Perlu diwaspadai kurikulum pendidikan dari tingkat dasar sampai dengan perguruan tinggi berpotensi mengalami disorientasi terhadap ajaran-ajaran toleransi yang sudah termaktub di dalam Pancasila,—yang berkembang justru ajaran-ajaran fundamentalisme yang mengerikan. 

Imam Muhlis

Oleh: Imam Muhlis

(Penulis Buku; Ijtihad Kebangsaan Soekarno dan NU, dan Alumnus Magister Ilmu Hukum UGM)

Generasi millenial bisa jadi tidak tahu apa itu PMP. Berbeda dengan orang yang makan sekolahan di era 70 dan 80-an pasti tahu karena kurikulum PMP (Pendidikan Moral Pancasila) menjadi salah satu mata pelajaran wajib dari SD/MI hingga Perguruan Tinggi.

Setelah Orde Baru tumbang dan berganti ke era reformasi, pelajaran PMP masuk museum. Bahkan aktivis reformasi “malu-malu atau pura-pura lupa” terhadap Pancasila karena takut dituduh tidak reformis. Ada semacam keengganan, ogah dan alergi untuk mengikutkan kata-kata Pancasila. Penanaman nilai-nilai Pancasila berakhir bersamaan dengan tumbangnya Orde Baru, dan berganti nama yang kita kenal sekarang ini, yaitu Pendidikan Pancasila dan Kewarganegaraan (PPKn),—kemudian sesuai dengan UU Sistem Pendidikan Nasional No. 20 tahun 2003 berubah lagi menjadi mata pelajaran Pendidikan Kewarganegaraan (PKn).

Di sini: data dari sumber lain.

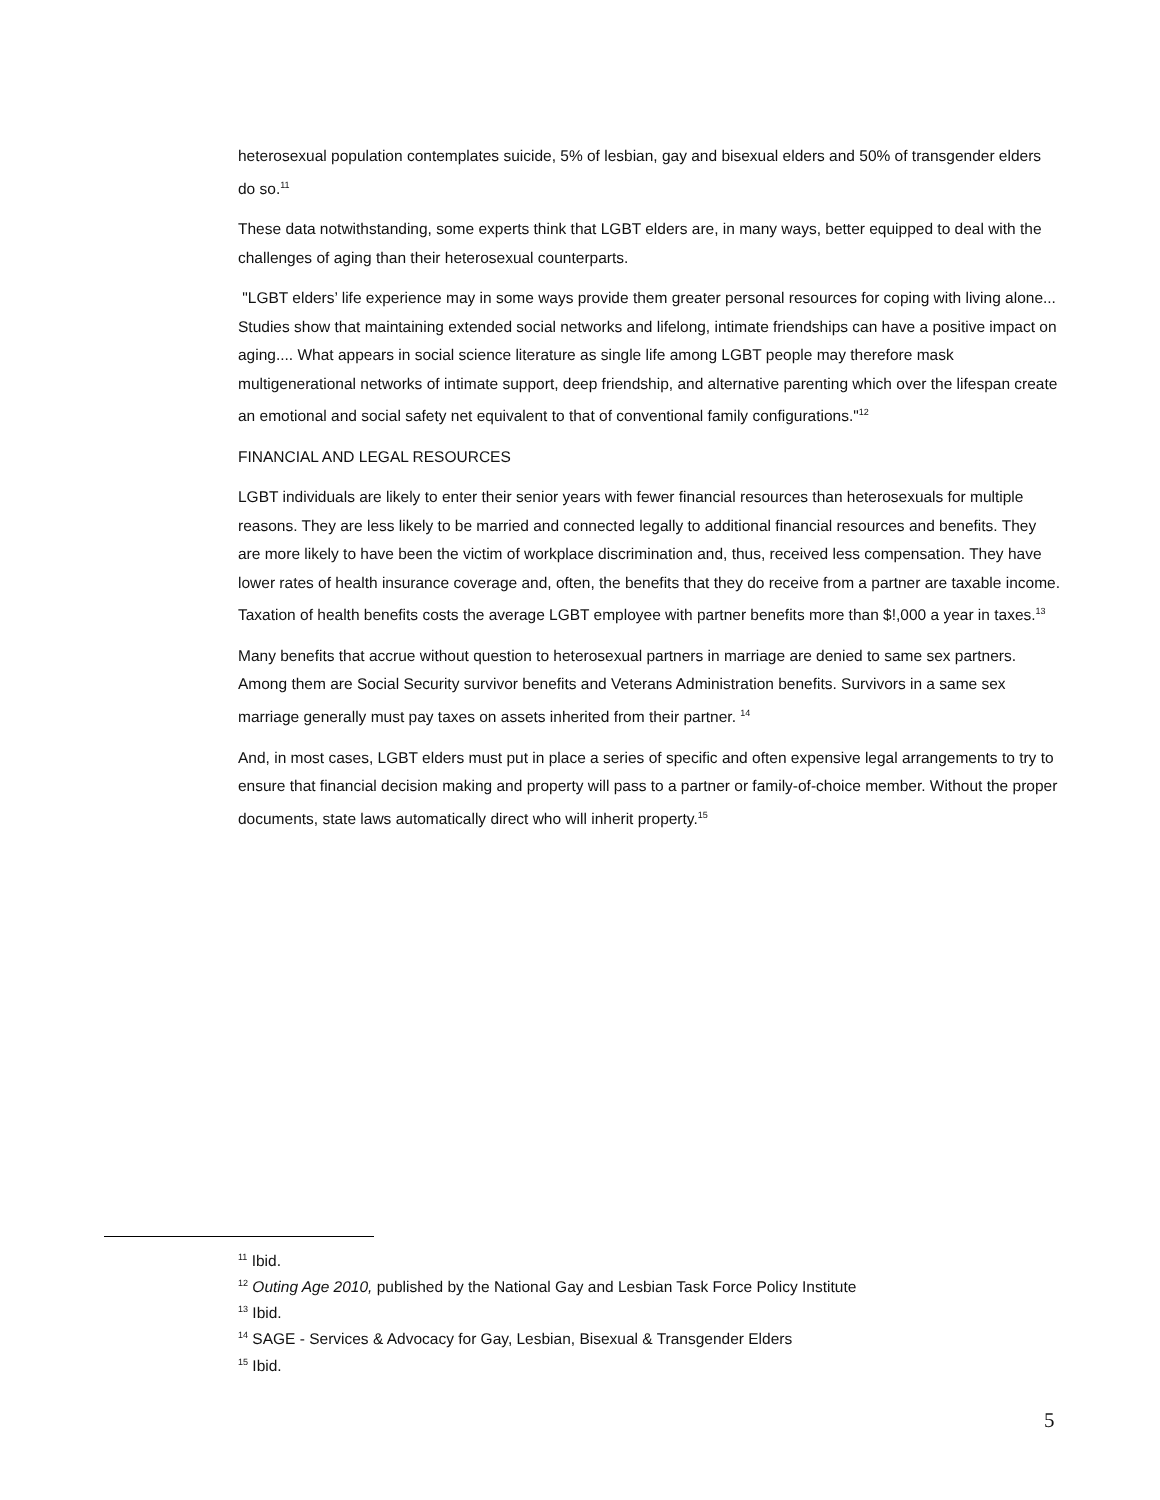heterosexual population contemplates suicide, 5% of lesbian, gay and bisexual elders and 50% of transgender elders do so.<sup>11</sup>
These data notwithstanding, some experts think that LGBT elders are, in many ways, better equipped to deal with the challenges of aging than their heterosexual counterparts.
"LGBT elders’ life experience may in some ways provide them greater personal resources for coping with living alone... Studies show that maintaining extended social networks and lifelong, intimate friendships can have a positive impact on aging.... What appears in social science literature as single life among LGBT people may therefore mask multigenerational networks of intimate support, deep friendship, and alternative parenting which over the lifespan create an emotional and social safety net equivalent to that of conventional family configurations."<sup>12</sup>
FINANCIAL AND LEGAL RESOURCES
LGBT individuals are likely to enter their senior years with fewer financial resources than heterosexuals for multiple reasons. They are less likely to be married and connected legally to additional financial resources and benefits. They are more likely to have been the victim of workplace discrimination and, thus, received less compensation. They have lower rates of health insurance coverage and, often, the benefits that they do receive from a partner are taxable income. Taxation of health benefits costs the average LGBT employee with partner benefits more than $!,000 a year in taxes.<sup>13</sup>
Many benefits that accrue without question to heterosexual partners in marriage are denied to same sex partners. Among them are Social Security survivor benefits and Veterans Administration benefits. Survivors in a same sex marriage generally must pay taxes on assets inherited from their partner. <sup>14</sup>
And, in most cases, LGBT elders must put in place a series of specific and often expensive legal arrangements to try to ensure that financial decision making and property will pass to a partner or family-of-choice member. Without the proper documents, state laws automatically direct who will inherit property.<sup>15</sup>
<sup>11</sup> Ibid.
<sup>12</sup> Outing Age 2010, published by the National Gay and Lesbian Task Force Policy Institute
<sup>13</sup> Ibid.
<sup>14</sup> SAGE - Services & Advocacy for Gay, Lesbian, Bisexual & Transgender Elders
<sup>15</sup> Ibid.
5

Setelah sekian lama terkubur, kini muncul wacana untuk menghidupkan kembali mata pelajaran Pendidikan Moral Pancasila (PMP). Wacana yang dihembuskan oleh Kementerian Pendidikan dan Kebudayaan (Kemendikbud) ini sudah barang tentu menuai pro-kontra. Ada yang mempertanyakan apa bedanyan dengan kurikulum PKn yang saat ini sedang diajarkan di sekolah-sekolah hingga perguruan tinggi. Ada pula yang setuju bahwa pelajaran PMP agar dihidupkan kembali dengan catatan metode pembelajarannya disesuaikan dengan zaman now. Namun ada juga yeng berpendapat bahwa penanaman nilai-nilai Pancasila memang wajib dilakukan sejak dini, tetapi tidak lagi menggunakan terminologi PMP, mengingat istilah tersebut dianggap rentan kontroversi di tengah-tengah masyarakat.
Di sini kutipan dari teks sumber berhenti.